By ANDREW PERRIN
TAIPEI - An unpublished manuscript written by a New Zealand man more than 50 years ago and kept locked away in an old trunk in Wellington has gone on display in a museum teaching a new generation of Taiwanese the truth about their dark but little-known history.
The manuscript, Formosa Calling, gives one of the few foreign witness accounts of the tragic post-war period in Taiwan when Nationalist troops from mainland China descended on the island and began systematically murdering tens of thousands of Taiwanese.
In Taiwan at the time of the 1947 massacre - referred to locally as the 2-28 Incident - was Allan Shackleton, then a 50-year-old engineering teacher at Gisborne High School. He had accepted a position with the United Nations Relief and Rehabilitation Administration (UNRRA) to help rebuild Taiwan, then called Formosa, after the war.
His moving account of the bloodbath he saw during the 11 months he spent in Taiwan was written in a matter of weeks on his return to New Zealand.
The manuscript was rejected by publishers, but through the efforts of a Taiwanese-born New Zealander, Stanley Liao, it has now seen the light of day.
Mr Liao, former president of the New Zealand Taiwanese Association, heard of the manuscript's existence in 1997 when he was researching an event in Auckland for the 50th anniversary of the 2-28 Incident.
A contact made on the Internet told him that in the definitive book on Taiwan's post-war period, Formosa Betrayed, written in 1965 by an American diplomat, George Kerr, two New Zealanders working for UNRRA were quoted as sources.
One was Allan Shackleton, and the book referred to his manuscript.
"I had never heard of this manuscript, but I knew it was very important that I find it," Mr Liao said in Taipei this week.
"Many documents relating to 2-28 were destroyed during the period known as White Terror that followed.
"The Government banned all mention of the subject up until just a few years ago and anyone who did mention it, or had documents, was branded as a communist sympathiser and jailed."
Mr Liao immediately began ringing every Shackleton in the phone book and after more than 100 calls found Mr Shackleton's eldest son, Colin, living in Wellington.
Colin Shackleton told him his father had died in 1984, but the manuscript was still in an old trunk containing his possessions.
"I was suspicious at first," said the 63-year-old Mr Shackleton. "My father had always warned me that he was persona non grata in Taiwan because of his active opposition to the regime, and in particular because of a critical broadcast he made on short-wave radio from Sydney in 1947 that reached Taiwan.
"He told me never to go to Taiwan because I might be arrested.
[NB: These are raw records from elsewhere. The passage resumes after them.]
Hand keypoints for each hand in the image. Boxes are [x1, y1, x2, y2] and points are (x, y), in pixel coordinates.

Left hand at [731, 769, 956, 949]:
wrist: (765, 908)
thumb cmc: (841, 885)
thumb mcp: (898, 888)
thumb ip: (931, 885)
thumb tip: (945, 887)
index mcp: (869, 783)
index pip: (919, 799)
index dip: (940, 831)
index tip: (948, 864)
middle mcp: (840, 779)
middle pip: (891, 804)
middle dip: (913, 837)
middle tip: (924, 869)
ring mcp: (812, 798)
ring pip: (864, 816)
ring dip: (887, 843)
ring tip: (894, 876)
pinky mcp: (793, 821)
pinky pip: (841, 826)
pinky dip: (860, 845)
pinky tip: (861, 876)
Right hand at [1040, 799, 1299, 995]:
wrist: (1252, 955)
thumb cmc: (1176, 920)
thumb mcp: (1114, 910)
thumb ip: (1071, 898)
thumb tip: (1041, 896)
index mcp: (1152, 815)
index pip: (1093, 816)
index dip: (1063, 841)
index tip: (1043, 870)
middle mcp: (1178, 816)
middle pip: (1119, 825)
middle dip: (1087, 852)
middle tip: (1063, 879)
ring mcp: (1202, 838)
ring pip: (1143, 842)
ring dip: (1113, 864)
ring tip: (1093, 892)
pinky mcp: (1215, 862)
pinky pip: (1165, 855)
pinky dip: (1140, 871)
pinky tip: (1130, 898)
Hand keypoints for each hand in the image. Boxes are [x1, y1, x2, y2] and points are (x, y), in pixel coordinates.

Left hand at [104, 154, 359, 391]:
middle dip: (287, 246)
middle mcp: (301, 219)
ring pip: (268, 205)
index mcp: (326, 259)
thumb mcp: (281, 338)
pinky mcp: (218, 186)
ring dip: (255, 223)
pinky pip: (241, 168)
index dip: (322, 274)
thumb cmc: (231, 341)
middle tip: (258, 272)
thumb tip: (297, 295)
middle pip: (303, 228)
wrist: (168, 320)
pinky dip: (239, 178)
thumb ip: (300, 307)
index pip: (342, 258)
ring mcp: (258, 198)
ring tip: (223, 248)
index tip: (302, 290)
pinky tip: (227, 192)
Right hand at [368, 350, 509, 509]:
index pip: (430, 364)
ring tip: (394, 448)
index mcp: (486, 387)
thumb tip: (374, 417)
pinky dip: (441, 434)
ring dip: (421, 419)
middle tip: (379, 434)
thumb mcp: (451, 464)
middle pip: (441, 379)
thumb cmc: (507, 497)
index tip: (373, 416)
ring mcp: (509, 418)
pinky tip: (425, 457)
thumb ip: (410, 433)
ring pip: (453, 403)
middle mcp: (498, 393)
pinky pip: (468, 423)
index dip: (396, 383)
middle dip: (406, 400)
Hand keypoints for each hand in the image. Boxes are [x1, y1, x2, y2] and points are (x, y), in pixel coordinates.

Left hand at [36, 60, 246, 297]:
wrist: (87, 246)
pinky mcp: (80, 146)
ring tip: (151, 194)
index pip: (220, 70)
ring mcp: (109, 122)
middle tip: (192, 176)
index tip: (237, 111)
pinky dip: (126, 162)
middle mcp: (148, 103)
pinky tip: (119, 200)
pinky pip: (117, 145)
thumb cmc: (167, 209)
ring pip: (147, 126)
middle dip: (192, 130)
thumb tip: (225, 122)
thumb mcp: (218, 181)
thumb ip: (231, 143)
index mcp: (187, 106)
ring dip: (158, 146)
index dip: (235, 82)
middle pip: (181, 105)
And then one day I have a Chinese-sounding man ringing me telling me he wanted to see the manuscript."
But Mr Liao's interest reflected a growing reformist movement in Taiwan that ended 38 years of martial law in 1987, ushered in a new era of democracy and sought a reckoning with the past.
The breakthrough for many Taiwanese came in 1997 when the island's first native Taiwanese President, Lee Teng-hui, publicly apologised on behalf of his Government for the 2-28 Incident.
Colin Shackleton realised that his father's manuscript, far from being a curious piece of family memorabilia, was an important piece in Taiwan's missing history.
In 1997, he allowed the manuscript to be printed in the United States, and later to be translated into Mandarin for a Taiwanese audience.
This year he decided to hand over the original manuscript, the typewriter it was written on and a selection of his father's photos to the recently opened 2-28 Memorial Museum in central Taipei.
Travelling with his wife, Jenny, to Taiwan, he honoured that commitment on the 53rd anniversary of the incident.